(How to complete this task) Continue the passage on Pumi religious beliefs below, picking up after its last sentence.

(Exercise passage)
::::
Through the efforts of Tibetan Buddhist missionaries from Tibet, a significant proportion have adopted the Gelugpa and Kagyu lineage of Tibetan Buddhism, much of whom are those in Sichuan.

The Zanbala religion, also locally known as Dingba, literally means white earth. It is noted that the Pumi around Ninglang still install Zanbala altars in their home, which were worshipped by the older generations. The Zanbala religion consists of the veneration of three gods and ancestral spirits, in which only the old men preside over the rituals and prayers.

Almost all Pumi villages have their own local mountain gods, which are worshipped during festive seasons. On those days, the entire family will give food offerings and pray for the good health and prosperity of the family. On the 15th day of each month, the minor mountain god is worshipped, and a grand ceremony is held on the 15th day of the 7th lunar month to venerate the Great Mountain God.

In many of the Pumi homes, a cooking fire ring plays an important part of Pumi beliefs. The ring should never be touched by guests. A Guazei, which consists of small stone towers, is located behind the fire rings. During mealtime, the oldest male will take a spoonful of the food, which will subsequently be placed on every tower. One spoonful will be thrown into the fire, which acts as a symbolic gesture to feed the spirits of their ancestors.
::::
(Dataset items)
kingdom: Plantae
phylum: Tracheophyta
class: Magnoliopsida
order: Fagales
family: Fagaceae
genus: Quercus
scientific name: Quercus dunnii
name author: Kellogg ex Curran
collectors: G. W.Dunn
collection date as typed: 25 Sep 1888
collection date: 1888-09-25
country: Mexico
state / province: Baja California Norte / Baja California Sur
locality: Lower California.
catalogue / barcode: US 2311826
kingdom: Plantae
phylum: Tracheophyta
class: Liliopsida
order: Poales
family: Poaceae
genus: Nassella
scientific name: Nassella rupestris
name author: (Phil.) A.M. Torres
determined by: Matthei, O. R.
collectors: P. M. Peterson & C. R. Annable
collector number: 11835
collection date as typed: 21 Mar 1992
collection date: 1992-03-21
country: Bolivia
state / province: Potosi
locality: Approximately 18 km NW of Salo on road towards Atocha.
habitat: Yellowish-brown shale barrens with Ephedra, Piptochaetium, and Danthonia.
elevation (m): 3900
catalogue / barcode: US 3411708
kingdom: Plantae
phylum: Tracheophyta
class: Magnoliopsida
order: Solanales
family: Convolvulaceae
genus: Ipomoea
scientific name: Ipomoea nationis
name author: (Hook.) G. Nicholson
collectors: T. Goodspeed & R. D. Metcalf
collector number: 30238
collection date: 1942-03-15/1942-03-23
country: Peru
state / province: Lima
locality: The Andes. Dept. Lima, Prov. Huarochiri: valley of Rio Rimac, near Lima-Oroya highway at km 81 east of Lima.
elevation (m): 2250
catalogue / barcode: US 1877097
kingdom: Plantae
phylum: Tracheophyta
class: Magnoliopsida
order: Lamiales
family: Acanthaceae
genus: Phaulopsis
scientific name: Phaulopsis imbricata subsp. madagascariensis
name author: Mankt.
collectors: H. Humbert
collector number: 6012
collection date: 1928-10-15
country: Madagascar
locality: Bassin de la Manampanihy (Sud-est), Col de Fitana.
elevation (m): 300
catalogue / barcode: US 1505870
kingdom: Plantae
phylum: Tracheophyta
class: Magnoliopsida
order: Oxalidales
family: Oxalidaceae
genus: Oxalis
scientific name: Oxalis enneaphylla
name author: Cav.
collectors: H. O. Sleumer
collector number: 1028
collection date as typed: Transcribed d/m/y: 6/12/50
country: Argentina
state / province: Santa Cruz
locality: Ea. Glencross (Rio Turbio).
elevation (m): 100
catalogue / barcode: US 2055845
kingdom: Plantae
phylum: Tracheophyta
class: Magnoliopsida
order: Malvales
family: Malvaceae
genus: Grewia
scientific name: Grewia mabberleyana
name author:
::::
(Response area)
== Culture ==

Because of their origins, the Pumi are culturally influenced by the Tibetans. The Lunar New Year is also celebrated on the first fifteen days of the new year based on the lunar calendar. Losar is also celebrated by some as well.

Especially in Ninglang and Yongsheng, Pumi women often wear jackets with buttons down one side. Long and pleated skirts, multi-colored wide belts are worn. Owing to its cold weather, a goatskin is draped over their backs. However, in the case of the Lanping and Weixi areas, the womenfolk tend to wear colored long-sleeved jackets under their vests, along with long trousers which are fastened with embroidered belts. Like the Tibetans, Pumi women plait their hair with yak tail hairs and silk threads. Subsequently, their heads are wrapped in large cloths. Prized jewellery, such as silver earrings and bracelets are worn among the rich as well.

Pumi men tend to wear either sleeveless goatskin or linen jackets with and long trousers, which is accompanied by the Tibetan hat. Especially in the case of the hunters and warriors, a long Tibetan sword and deerskin bags may be carried. Upon reaching thirteen, the Pumi boys will go through the ablution rites of manhood and only after ablution may they put on adult clothing and take part in society's activities.

== Lifestyle ==

Owing to its cold weather and its close proximity to Tibet, the lifestyle of Prinmi-speaking Tibetans closely resembles to that of the Tibetans. On the other hand, the Pumi living in Yunnan have adopted a lifestyle similar to that of Han Chinese. For instance, rice has become the staple food for most Pumi. Even in villages where the climate is too cold to grow the crop, many will trade potatoes for rice at the market place. A variety of vegetables and fruits such as the Chinese cabbage, beans, eggplant and melons serve as supplements.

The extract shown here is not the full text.